Жить Свободным. Часть II. Кровь и слава. Любовь и отчаяние

- -
- 100%
- +
– Думаю я здесь не для праздного времяпрепровождения – уже более уверенно ответил Алексей.
– А для чего же?
– Ну полагаю, вам лучше знать Ваша светлость.
– Похвально, похвально. Видимо Гарбель все же не просто так тебя приблизил. Наверное, в тебе что-то все же есть – граф уселся в кресло, стоявшее рядом и жестом показал подпоручику взять стоявший чуть поодаль стул – ты присаживайся. Сегодня не на построении. Составь мне компанию за рюмкой коньяка.

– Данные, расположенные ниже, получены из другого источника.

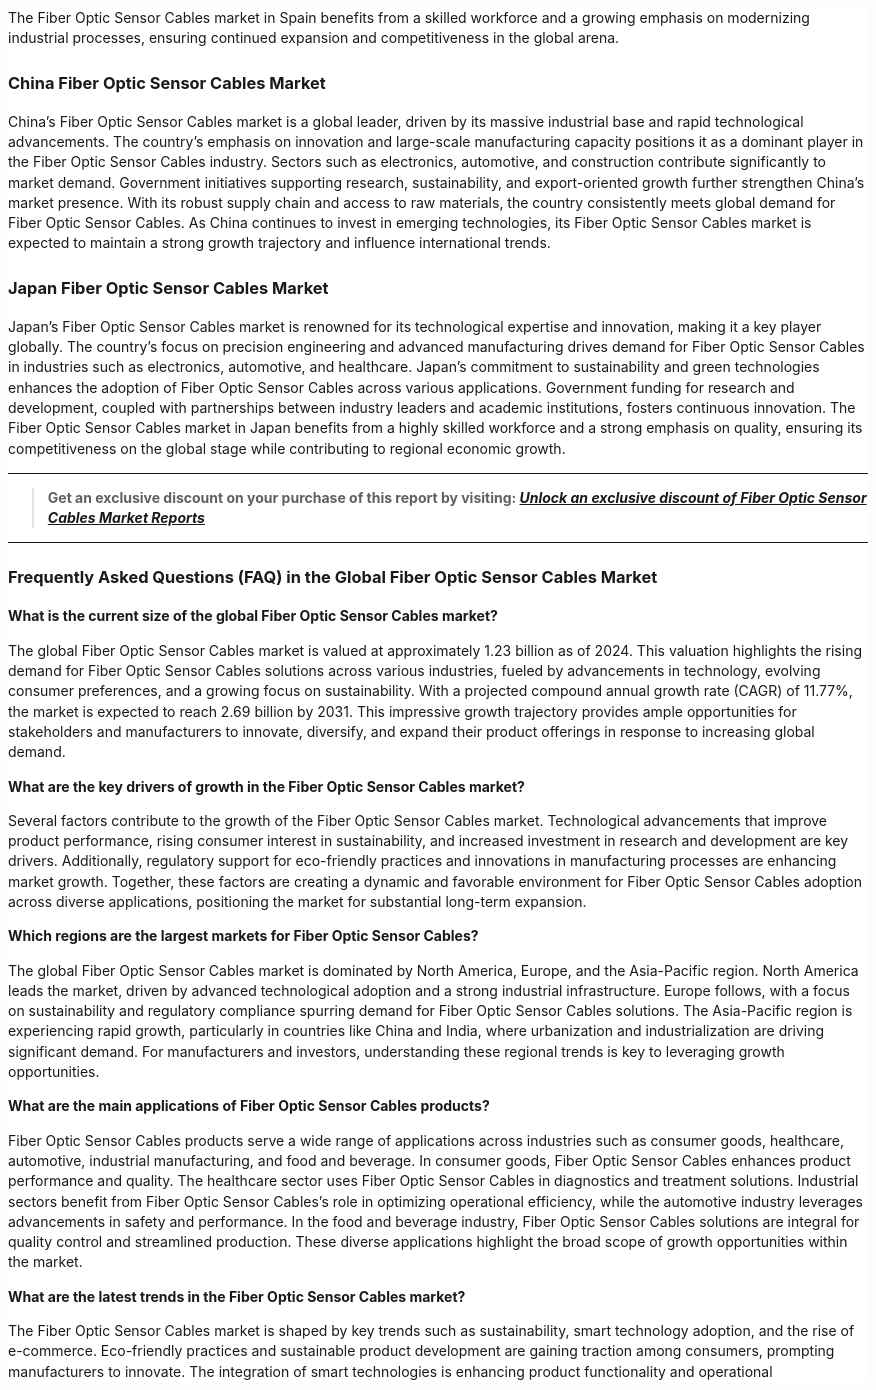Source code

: The Fiber Optic Sensor Cables market in Spain benefits from a skilled workforce and a growing emphasis on modernizing industrial processes, ensuring continued expansion and competitiveness in the global arena.</p><h3>China Fiber Optic Sensor Cables Market</h3><p>China&rsquo;s Fiber Optic Sensor Cables market is a global leader, driven by its massive industrial base and rapid technological advancements. The country&rsquo;s emphasis on innovation and large-scale manufacturing capacity positions it as a dominant player in the Fiber Optic Sensor Cables industry. Sectors such as electronics, automotive, and construction contribute significantly to market demand. Government initiatives supporting research, sustainability, and export-oriented growth further strengthen China&rsquo;s market presence. With its robust supply chain and access to raw materials, the country consistently meets global demand for Fiber Optic Sensor Cables. As China continues to invest in emerging technologies, its Fiber Optic Sensor Cables market is expected to maintain a strong growth trajectory and influence international trends.</p><h3>Japan Fiber Optic Sensor Cables Market</h3><p>Japan&rsquo;s Fiber Optic Sensor Cables market is renowned for its technological expertise and innovation, making it a key player globally. The country&rsquo;s focus on precision engineering and advanced manufacturing drives demand for Fiber Optic Sensor Cables in industries such as electronics, automotive, and healthcare. Japan&rsquo;s commitment to sustainability and green technologies enhances the adoption of Fiber Optic Sensor Cables across various applications. Government funding for research and development, coupled with partnerships between industry leaders and academic institutions, fosters continuous innovation. The Fiber Optic Sensor Cables market in Japan benefits from a highly skilled workforce and a strong emphasis on quality, ensuring its competitiveness on the global stage while contributing to regional economic growth.</p><hr /><blockquote><p><strong>Get an exclusive discount on your purchase of this report by visiting: <em><a href="://marketresearchpulse.com/ask-for-discount/132407?utm_source=Github&amp;utm_medium=0117">Unlock an exclusive discount of Fiber Optic Sensor Cables Market Reports</a></em>&nbsp;</strong></p></blockquote><hr /><h3>Frequently Asked Questions (FAQ) in the Global Fiber Optic Sensor Cables Market</h3><p><strong>What is the current size of the global Fiber Optic Sensor Cables market?</strong></p><p>The global Fiber Optic Sensor Cables market is valued at approximately 1.23 billion as of 2024. This valuation highlights the rising demand for Fiber Optic Sensor Cables solutions across various industries, fueled by advancements in technology, evolving consumer preferences, and a growing focus on sustainability. With a projected compound annual growth rate (CAGR) of 11.77%, the market is expected to reach 2.69 billion by 2031. This impressive growth trajectory provides ample opportunities for stakeholders and manufacturers to innovate, diversify, and expand their product offerings in response to increasing global demand.</p><p><strong>What are the key drivers of growth in the Fiber Optic Sensor Cables market?</strong></p><p>Several factors contribute to the growth of the Fiber Optic Sensor Cables market. Technological advancements that improve product performance, rising consumer interest in sustainability, and increased investment in research and development are key drivers. Additionally, regulatory support for eco-friendly practices and innovations in manufacturing processes are enhancing market growth. Together, these factors are creating a dynamic and favorable environment for Fiber Optic Sensor Cables adoption across diverse applications, positioning the market for substantial long-term expansion.</p><p><strong>Which regions are the largest markets for Fiber Optic Sensor Cables?</strong></p><p>The global Fiber Optic Sensor Cables market is dominated by North America, Europe, and the Asia-Pacific region. North America leads the market, driven by advanced technological adoption and a strong industrial infrastructure. Europe follows, with a focus on sustainability and regulatory compliance spurring demand for Fiber Optic Sensor Cables solutions. The Asia-Pacific region is experiencing rapid growth, particularly in countries like China and India, where urbanization and industrialization are driving significant demand. For manufacturers and investors, understanding these regional trends is key to leveraging growth opportunities.</p><p><strong>What are the main applications of Fiber Optic Sensor Cables products?</strong></p><p>Fiber Optic Sensor Cables products serve a wide range of applications across industries such as consumer goods, healthcare, automotive, industrial manufacturing, and food and beverage. In consumer goods, Fiber Optic Sensor Cables enhances product performance and quality. The healthcare sector uses Fiber Optic Sensor Cables in diagnostics and treatment solutions. Industrial sectors benefit from Fiber Optic Sensor Cables&rsquo;s role in optimizing operational efficiency, while the automotive industry leverages advancements in safety and performance. In the food and beverage industry, Fiber Optic Sensor Cables solutions are integral for quality control and streamlined production. These diverse applications highlight the broad scope of growth opportunities within the market.</p><p><strong>What are the latest trends in the Fiber Optic Sensor Cables market?</strong></p><p>The Fiber Optic Sensor Cables market is shaped by key trends such as sustainability, smart technology adoption, and the rise of e-commerce. Eco-friendly practices and sustainable product development are gaining traction among consumers, prompting manufacturers to innovate. The integration of smart technologies is enhancing product functionality and operational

Алексей поставил стул по другую сторону стола и молча присел. Слуга принес господам поднос с парой рюмок. Генерал взял одну, а на вторую кивнул своему собеседнику:
– Бери, бери. Не бойся! – внимательно посмотрел на берущего стопку офицера – ни за что бы не подумал, что буду вот так сидеть и пить коньяк с тобой! Нет, ты не обижайся. Я верующий человек и признаю, что Господь создал всех одинаковыми. Но правда. Ты и сам семь лет назад ни за что бы не поверил в такой вечер. И тем не мене мы сейчас здесь. Занятно, занятно.
– Да Ваша светлость!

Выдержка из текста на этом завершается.